Die Einführung der E-Rechnungsverpflichtung ist ein erster Schritt zur umfassenden Digitalisierung des Steuerwesens in Nigeria. In den kommenden Monaten und Jahren werden mittelgroße und kleinere Unternehmen ebenfalls in ähnliche Verpflichtungen einbezogen. Es ist wichtig, die offiziellen Richtlinien des NRS zu verfolgen und sich auf zukünftige Änderungen vorzubereiten.

Häufig gestellte Fragen

Wann müssen mittelgroße Unternehmen die E-Rechnungsverpflichtung umsetzen?
Die spezifischen Zeitpläne für mittelgroße Unternehmen (₦1 Milliarden–₦5 Milliarden Umsatz) und kleinere Steuerpflichtige sind noch nicht offiziell bestätigt. Unternehmen sollten die offiziellen Richtlinien des NRS nach dem 27. Juli 2026 verfolgen.
Was passiert, wenn ein Unternehmen keinen zertifizierten APP beauftragt?
Unternehmen, die keinen zertifizierten APP beauftragt haben, sind ab dem ersten Tag der Verpflichtung nicht compliant und riskieren hohe Strafen.
Welche Schritte sind notwendig, um die E-Rechnungsverpflichtung zu erfüllen?
Unternehmen müssen einen ERP-Audit durchführen, einen zertifizierten APP beauftragen, alle Rechnungsdaten in Echtzeit validieren lassen, die IRNs zurückmappen und QR-Codes auf den Rechnungen einbetten.

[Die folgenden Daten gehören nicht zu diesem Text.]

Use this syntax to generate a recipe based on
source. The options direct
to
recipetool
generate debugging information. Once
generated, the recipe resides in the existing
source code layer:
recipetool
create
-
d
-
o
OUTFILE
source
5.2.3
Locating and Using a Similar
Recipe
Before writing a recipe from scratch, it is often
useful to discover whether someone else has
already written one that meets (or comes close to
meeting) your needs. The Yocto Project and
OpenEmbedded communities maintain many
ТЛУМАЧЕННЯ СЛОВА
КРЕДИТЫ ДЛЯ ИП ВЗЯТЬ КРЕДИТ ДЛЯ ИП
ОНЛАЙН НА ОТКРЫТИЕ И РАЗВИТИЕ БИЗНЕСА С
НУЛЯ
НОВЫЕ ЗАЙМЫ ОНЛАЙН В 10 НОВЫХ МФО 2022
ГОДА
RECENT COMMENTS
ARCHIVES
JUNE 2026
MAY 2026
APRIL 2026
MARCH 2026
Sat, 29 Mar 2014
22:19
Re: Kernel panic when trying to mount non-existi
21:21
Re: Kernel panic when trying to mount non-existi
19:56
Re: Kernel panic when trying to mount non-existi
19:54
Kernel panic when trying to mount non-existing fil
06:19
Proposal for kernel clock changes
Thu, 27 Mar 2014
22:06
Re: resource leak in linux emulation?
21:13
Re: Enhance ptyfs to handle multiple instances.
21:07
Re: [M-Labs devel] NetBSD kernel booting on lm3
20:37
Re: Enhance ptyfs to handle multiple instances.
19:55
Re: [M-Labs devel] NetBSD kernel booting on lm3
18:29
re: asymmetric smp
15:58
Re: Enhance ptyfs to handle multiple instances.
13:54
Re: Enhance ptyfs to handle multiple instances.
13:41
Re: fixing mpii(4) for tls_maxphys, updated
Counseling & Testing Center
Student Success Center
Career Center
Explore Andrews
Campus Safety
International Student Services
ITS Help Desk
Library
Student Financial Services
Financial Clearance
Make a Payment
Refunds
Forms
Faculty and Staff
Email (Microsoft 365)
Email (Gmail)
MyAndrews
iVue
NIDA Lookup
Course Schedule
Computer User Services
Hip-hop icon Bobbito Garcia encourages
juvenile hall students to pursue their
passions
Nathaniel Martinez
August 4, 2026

Wie hoch sind die Strafen für Nicht-Compliance?
Die Strafen umfassen eine feste Gebühr von ₦200.000 pro nicht validierter Transaktion, einen 100% Steueraufschlag auf die zugrunde liegende Verbindlichkeit und Zinsen, die mit dem Satz der Zentralbank von Nigeria plus 2 Prozentpunkte berechnet werden.
Welche Vorteile bietet die Umsetzung der E-Rechnungsverpflichtung?
Die Umsetzung kann zu effizienteren internen Prozessen führen und potenzielle Strafen vermeiden. Unternehmen können ihre Compliance sicherstellen und von den Vorteilen der Digitalisierung profitieren.